Overall, this was hands down one of the craziest wildlife experiences I’ve ever had. I reviewed my photos on my camera’s screen and was still in disbelief from what had just happened. I had an adrenaline rush that lasted the entire rest of the day.

After the wolf experience, I went to finish my 360-video work at the Rock Lake campground. It was the hottest day yet, 23 degrees with sunny skies. On October 22nd. That’s definitely not normal. I finished my work within one hour, and then drove back to my campsite for a quick nap before packing up.

I left my campsite at the 2:00 PM check-out time and drove to the pine marten location. One of the pine martens was back, along with the Canada Jay. I had one final work call to take, but I figured out a way to kill two birds with one stone (no, not literally!) I had my iPhone sandwiched between my ear and my shoulder while I was taking photos. There was another wildlife photographer there, and he was talking to me in my other “free” ear while I was on my work call. Talk about multi-tasking! Whenever it was my turn to contribute to the work call, I would walk backwards (to not disturb the wildlife), unmute myself, say what I needed to say, then mute myself again and walk back to the wildlife. I somehow managed to pull this off for like 30 minutes.

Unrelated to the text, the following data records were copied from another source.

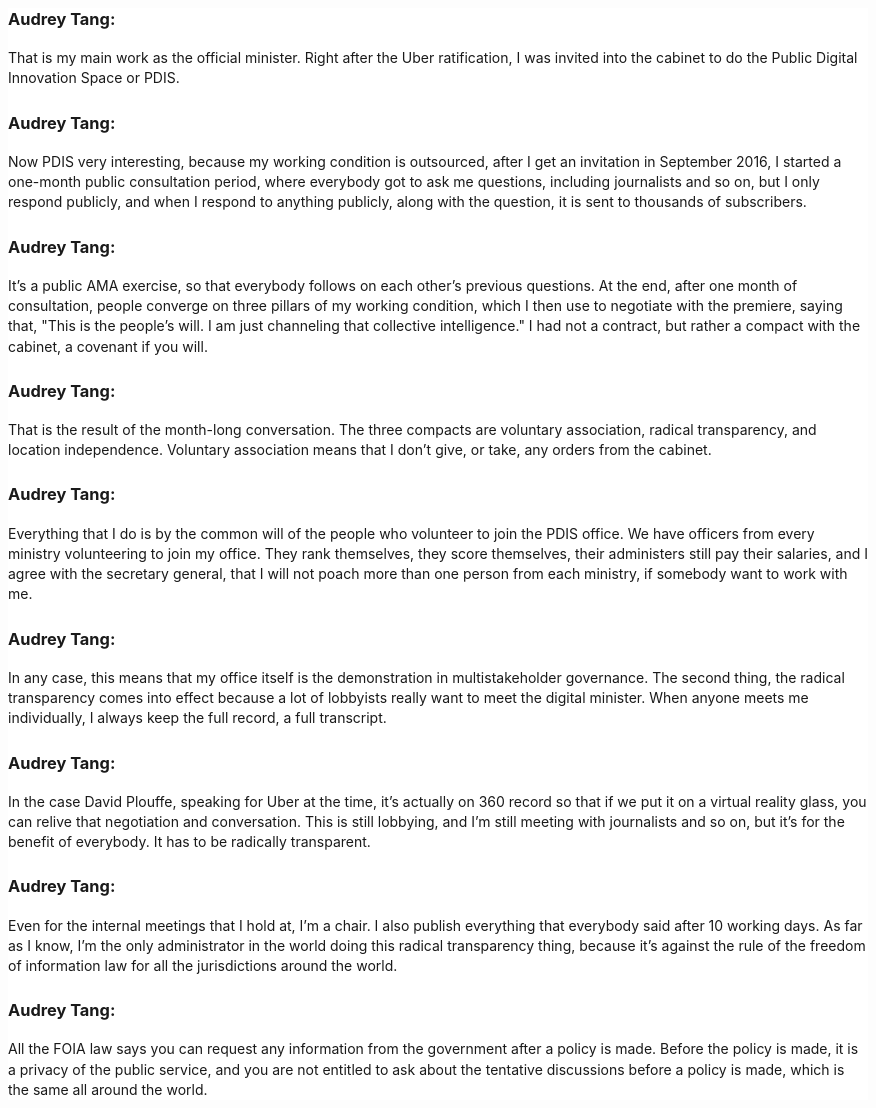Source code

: ### Audrey Tang:
That is my main work as the official minister. Right after the Uber ratification, I was invited into the cabinet to do the Public Digital Innovation Space or PDIS.

### Audrey Tang:
Now PDIS very interesting, because my working condition is outsourced, after I get an invitation in September 2016, I started a one-month public consultation period, where everybody got to ask me questions, including journalists and so on, but I only respond publicly, and when I respond to anything publicly, along with the question, it is sent to thousands of subscribers.

### Audrey Tang:
It’s a public AMA exercise, so that everybody follows on each other’s previous questions. At the end, after one month of consultation, people converge on three pillars of my working condition, which I then use to negotiate with the premiere, saying that, &quot;This is the people’s will. I am just channeling that collective intelligence.&quot; I had not a contract, but rather a compact with the cabinet, a covenant if you will.

### Audrey Tang:
That is the result of the month-long conversation. The three compacts are voluntary association, radical transparency, and location independence. Voluntary association means that I don’t give, or take, any orders from the cabinet.

### Audrey Tang:
Everything that I do is by the common will of the people who volunteer to join the PDIS office. We have officers from every ministry volunteering to join my office. They rank themselves, they score themselves, their administers still pay their salaries, and I agree with the secretary general, that I will not poach more than one person from each ministry, if somebody want to work with me.

### Audrey Tang:
In any case, this means that my office itself is the demonstration in multistakeholder governance. The second thing, the radical transparency comes into effect because a lot of lobbyists really want to meet the digital minister. When anyone meets me individually, I always keep the full record, a full transcript.

### Audrey Tang:
In the case David Plouffe, speaking for Uber at the time, it’s actually on 360 record so that if we put it on a virtual reality glass, you can relive that negotiation and conversation. This is still lobbying, and I’m still meeting with journalists and so on, but it’s for the benefit of everybody. It has to be radically transparent.

### Audrey Tang:
Even for the internal meetings that I hold at, I’m a chair. I also publish everything that everybody said after 10 working days. As far as I know, I’m the only administrator in the world doing this radical transparency thing, because it’s against the rule of the freedom of information law for all the jurisdictions around the world.

### Audrey Tang:
All the FOIA law says you can request any information from the government after a policy is made. Before the policy is made, it is a privacy of the public service, and you are not entitled to ask about the tentative discussions before a policy is made, which is the same all around the world.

After the pine marten and Canada Jay, I went for one last wildlife search. There was a bull moose in the area that kept evading me all trip, so I went looking for him. After not having any luck, I accepted my fate that he just simply didn’t want to be photographed. I’m sure he heard the news that I had already photographed the cow and the calf moose earlier in the trip (twice!), plus several pine martens, foxes, bear, wolf, and more. The bull moose must have thought “Seriously? And he still wants more pictures? Screw that guy, I’m going to go hide in the bushes. Let me know when he leaves”

And so I left, at 4:30 PM, while there was still some light in the sky.

The Aftermath

This was my final real trip of the 2024 season and I couldn’t have asked for anything more. The weather was fantastic and the wildlife was the best I’ve ever experienced. It was the first time I’ve ever seen the dream trifecta—moose, wolf, and bear—during the same trip. Here’s the final tally:

– A cow and calf moose together, on two separate evenings
– The bear cub on the road
– Two wolf encounters; at my campground, and then the crazy experience on the highway
– Three separate fox sightings
– The mystery animal on the highway
– Two different pine martens, one of which I got to photograph twice
– A bald eagle, grouse, Canada Jay (twice), pileated woodpecker, snow bunting, and more birds
– A few raccoons

I only had one complaint the entire trip. My obnoxious neighbours. I have nothing against having fun. I have no problem with people bringing city luxuries like a TV with them. Everyone views camping differently, and who am I to decide how someone else should camp? But it crosses the line when your actions impact other people around you. Have a campfire, watch TV, do whatever you want. But be respectful to your neighbours. In my opinion, the park needs to do a better job with enforcement. The wardens were constantly driving around the campgrounds, but I never saw them get out of their vehicle. If they actually assessed each campsite, fines would be handed out to at least 50% of groups for obvious issues like leaving food and coolers out overnight. I would love to see ticketing blitzes at the campgrounds. Right now, people are doing whatever the heck they want, and they’re getting away with it.

I’m going to take a deep breath and calm down, and end this trip report on a positive note. The daunting task of documenting the Pog Lake campground was finally finished. I was also able to get some more work done at Whitefish Lake campground and Rock Lake campground. In terms of work, it was a highly productive trip, and I felt exceptionally accomplished. I walked a total of 135k steps over the 6 days, and my body wasn’t letting me forget that. The wildlife was the best I have ever experienced (especially that final wolf encounter, holy smokes, that memory will last forever), and I couldn’t have asked for better weather for six straight days. This trip was an all-time favourite, that’s for sure.